Yetta was an extremely religious woman. It was not easy to be observant in the small town of Erie. Prayers three times a day were required and with a growing family and lots of household chores it took perseverance to fulfill her religious obligations. There were few other Jewish families although a slow stream did eventually arrive. There was no synagogue for worship and not even a kosher butcher. The family existed on fish, dairy products, fruits and vegetables until a kosher slaughterer arrived sometime around the first World War.
Meanwhile Yetta and Sam were instrumental in forming a committee to found a synagogue where the small but growing Jewish community could worship. This became a reality in the early twenties and was called the Seventeenth Street Synagogue. My grandmother was a regular congregant there until old age forced her to live in the Browns Hill Home for the Aged in Pittsburgh.

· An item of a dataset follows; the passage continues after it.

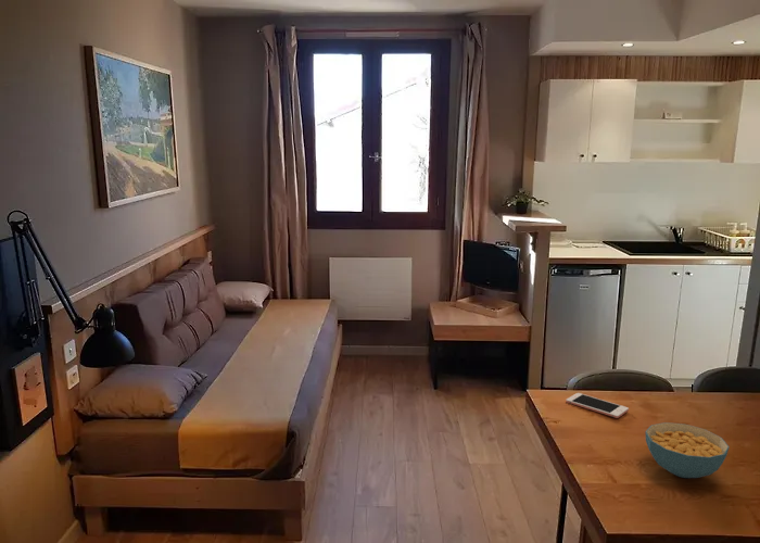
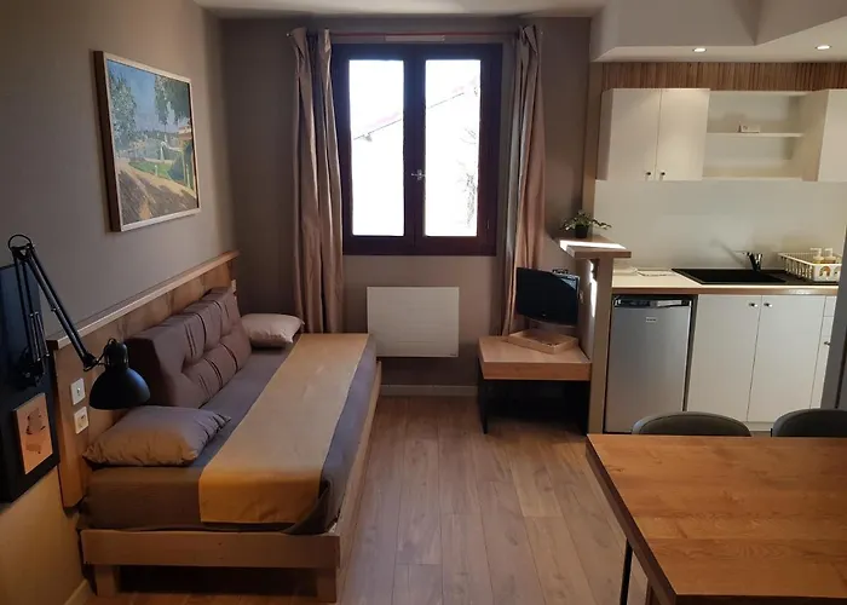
- cell phone [565,392,630,419]
- cereal bowl [645,421,730,479]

My mother told stories of traveling scholars who came to my grandmother’s door to ask for funds for orphanages and old folks homes and to have a good kosher meal. She never turned anyone away. My mother and her sisters often slept on the kitchen floor so that the itinerants could sleep in their beds. My brother recently wrote an essay about Bubbe and the beggars. He said that when he was about twelve he told her that maybe these men weren’t all they claimed to be and that they were taking advantage of her. She replied that she was aware that some of them might be phony, but even if only one of them was honest it was her duty, her mitzvah and commandment, to give them small sums of money, a good hot kosher meal, and a bed for the night.
Yetta was a model homemaker. Her daughters learned all the housewifely arts and we granddaughters were put to work dusting and polishing whenever we visited. Today, the
smell of beeswax polish immediately transports me back to Bubbe’s front parlor. She raised her seven children, enjoyed her thirteen grandchildren and lived to the age of seventy-nine, outliving her husband by twenty years.

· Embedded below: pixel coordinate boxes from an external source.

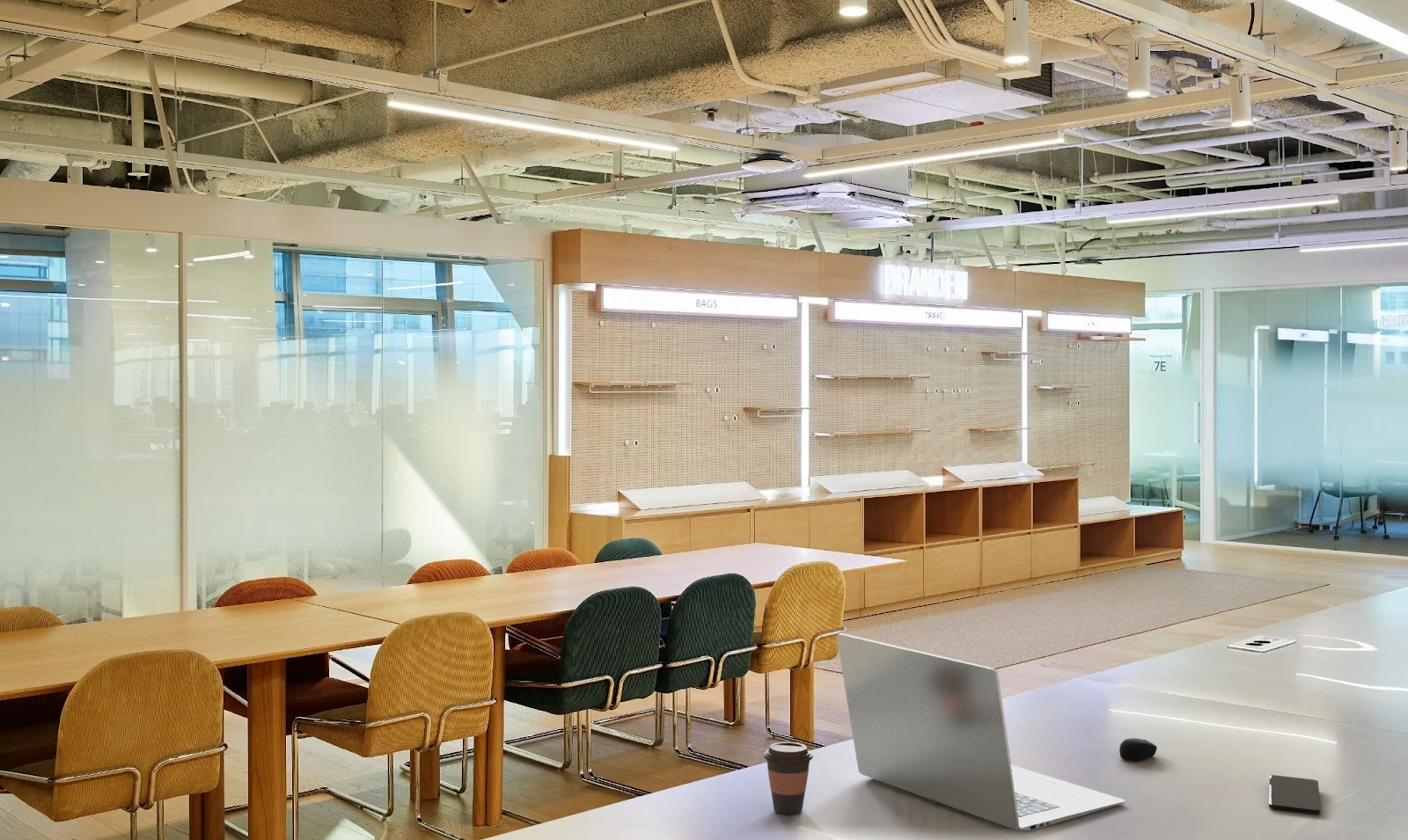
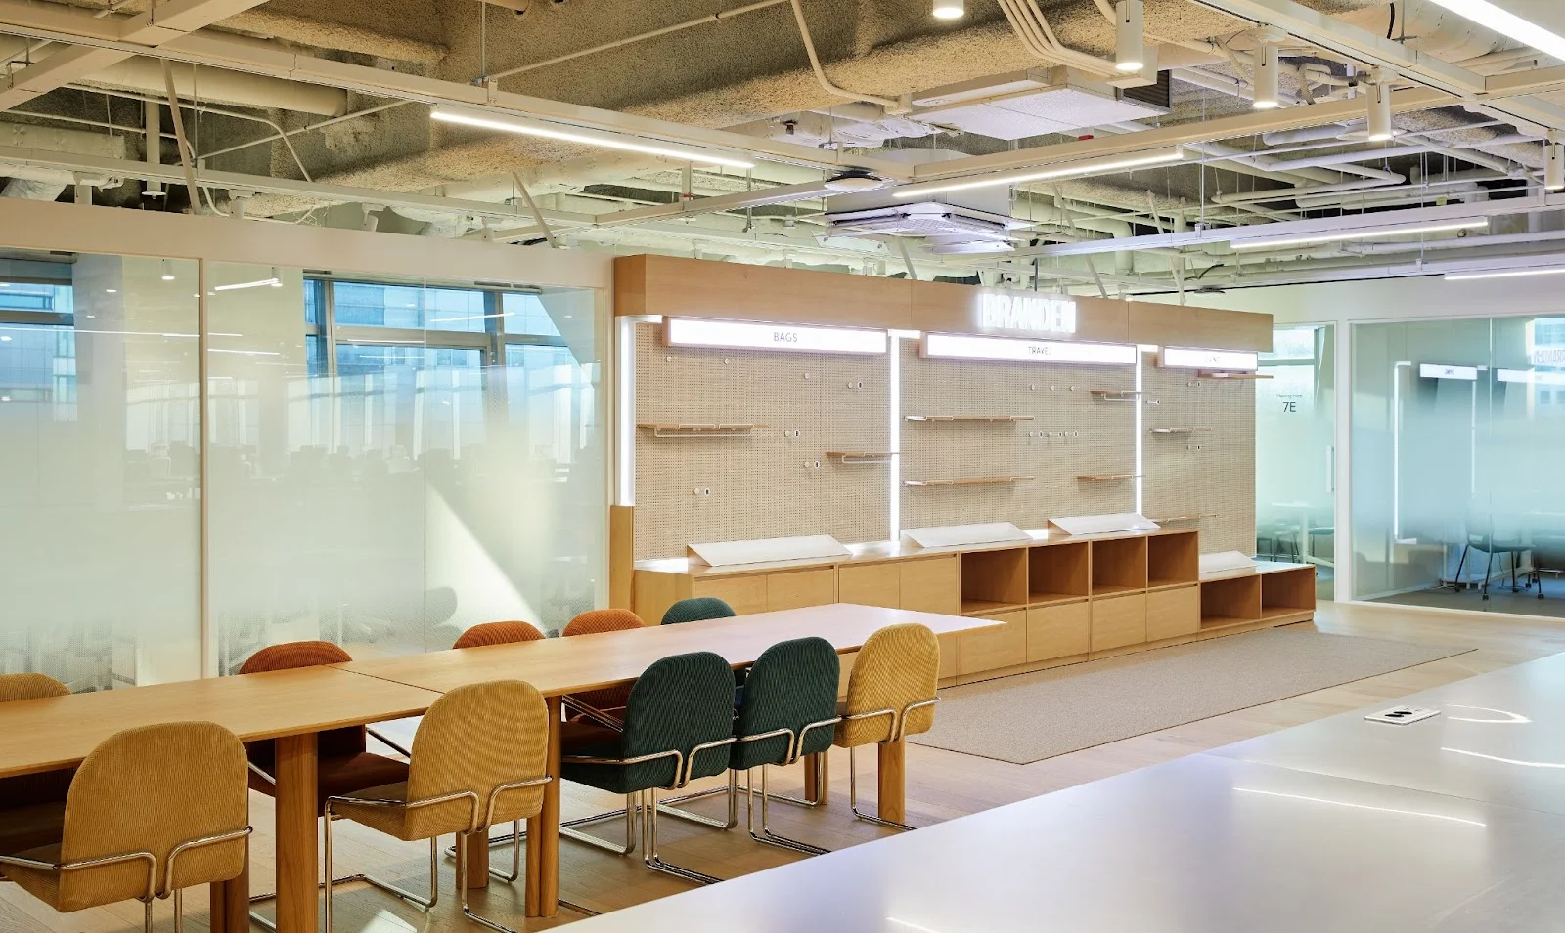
- smartphone [1268,774,1321,815]
- coffee cup [763,741,814,815]
- laptop [836,632,1126,832]
- computer mouse [1118,737,1158,763]
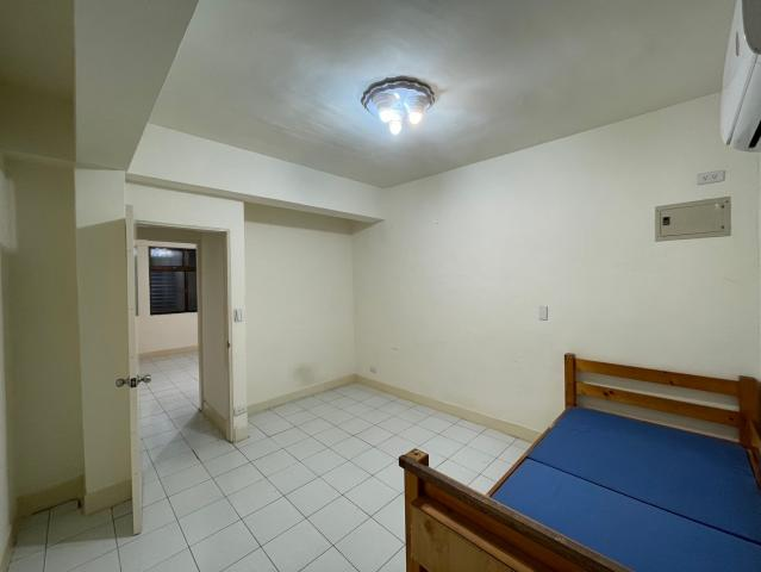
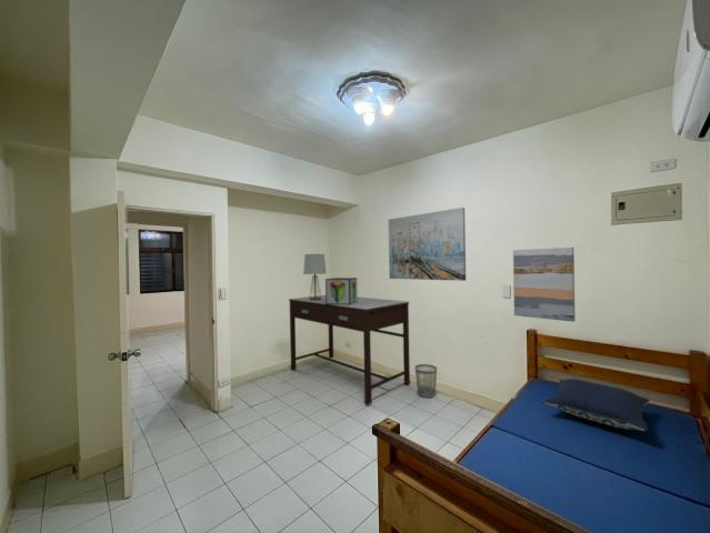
+ desk [288,294,411,405]
+ wastebasket [414,363,438,399]
+ wall art [388,207,467,282]
+ wall art [512,247,576,323]
+ lamp [302,253,327,301]
+ pillow [542,378,651,432]
+ decorative cube [324,276,358,304]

As I grew to adulthood, I realized the courage it took for a teenaged bride and groom with a baby to pick themselves up, leave their home, and head for a place that might have been hostile, where they didn’t know the language, and hardly knew a soul.
Bubbe was the strong partner in her marriage. My grandfather was a sweet, gentle man who was not as religious at his wife or as purposeful, so I am certain that it was she who had the pioneer spirit and the drive to take them to this new land and to thrive.